## Qué debes hacer
Copia tal cual el tramo que va desde la línea que contiene "## High Priority Documentation Types" hasta la línea que contiene "This is the", ambas incluidas.

## Entradas para procesar
^^^^

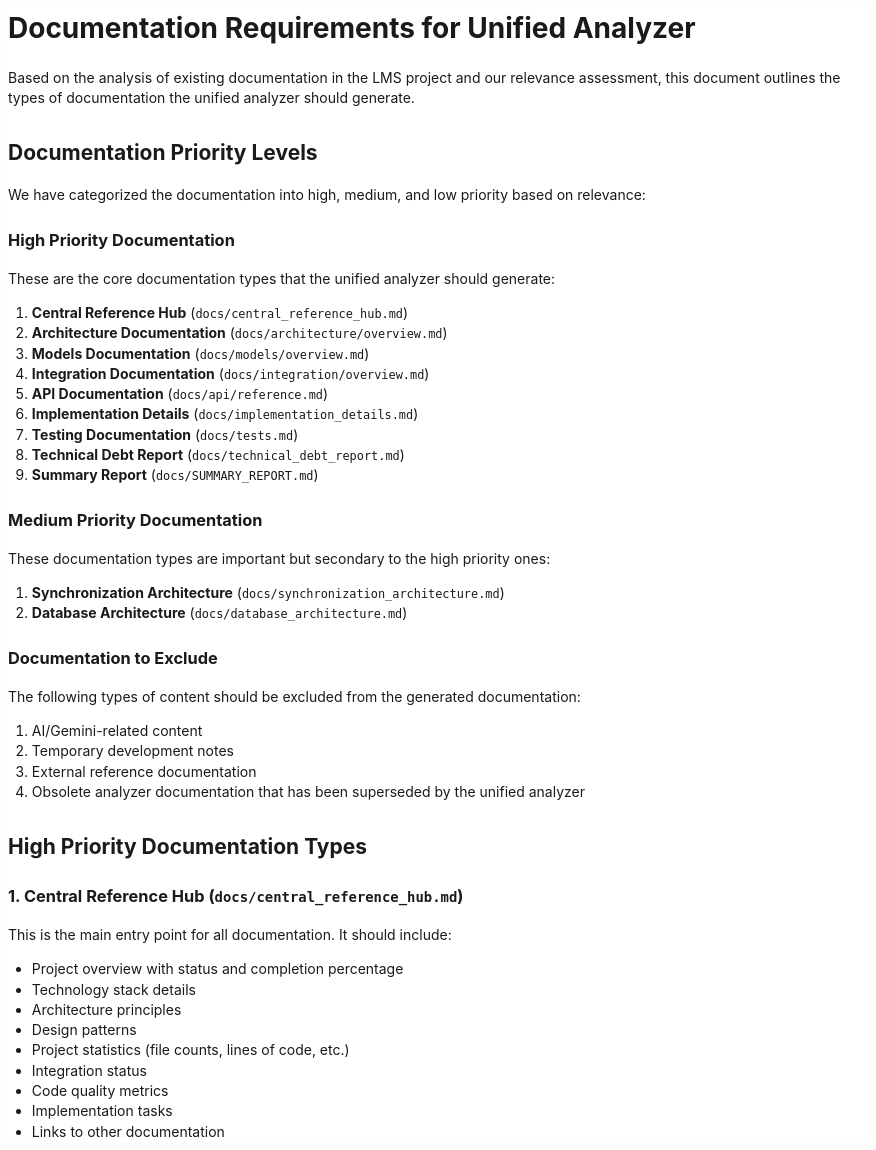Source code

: # Documentation Requirements for Unified Analyzer

Based on the analysis of existing documentation in the LMS project and our relevance assessment, this document outlines the types of documentation the unified analyzer should generate.

## Documentation Priority Levels

We have categorized the documentation into high, medium, and low priority based on relevance:

### High Priority Documentation

These are the core documentation types that the unified analyzer should generate:

1. **Central Reference Hub** (`docs/central_reference_hub.md`)
2. **Architecture Documentation** (`docs/architecture/overview.md`)
3. **Models Documentation** (`docs/models/overview.md`)
4. **Integration Documentation** (`docs/integration/overview.md`)
5. **API Documentation** (`docs/api/reference.md`)
6. **Implementation Details** (`docs/implementation_details.md`)
7. **Testing Documentation** (`docs/tests.md`)
8. **Technical Debt Report** (`docs/technical_debt_report.md`)
9. **Summary Report** (`docs/SUMMARY_REPORT.md`)

### Medium Priority Documentation

These documentation types are important but secondary to the high priority ones:

1. **Synchronization Architecture** (`docs/synchronization_architecture.md`)
2. **Database Architecture** (`docs/database_architecture.md`)

### Documentation to Exclude

The following types of content should be excluded from the generated documentation:

1. AI/Gemini-related content
2. Temporary development notes
3. External reference documentation
4. Obsolete analyzer documentation that has been superseded by the unified analyzer

## High Priority Documentation Types

### 1. Central Reference Hub (`docs/central_reference_hub.md`)

This is the main entry point for all documentation. It should include:

- Project overview with status and completion percentage
- Technology stack details
- Architecture principles
- Design patterns
- Project statistics (file counts, lines of code, etc.)
- Integration status
- Code quality metrics
- Implementation tasks
- Links to other documentation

^^^^

## Respuesta del ejercicio
## High Priority Documentation Types

### 1. Central Reference Hub (`docs/central_reference_hub.md`)

This is the main entry point for all documentation. It should include:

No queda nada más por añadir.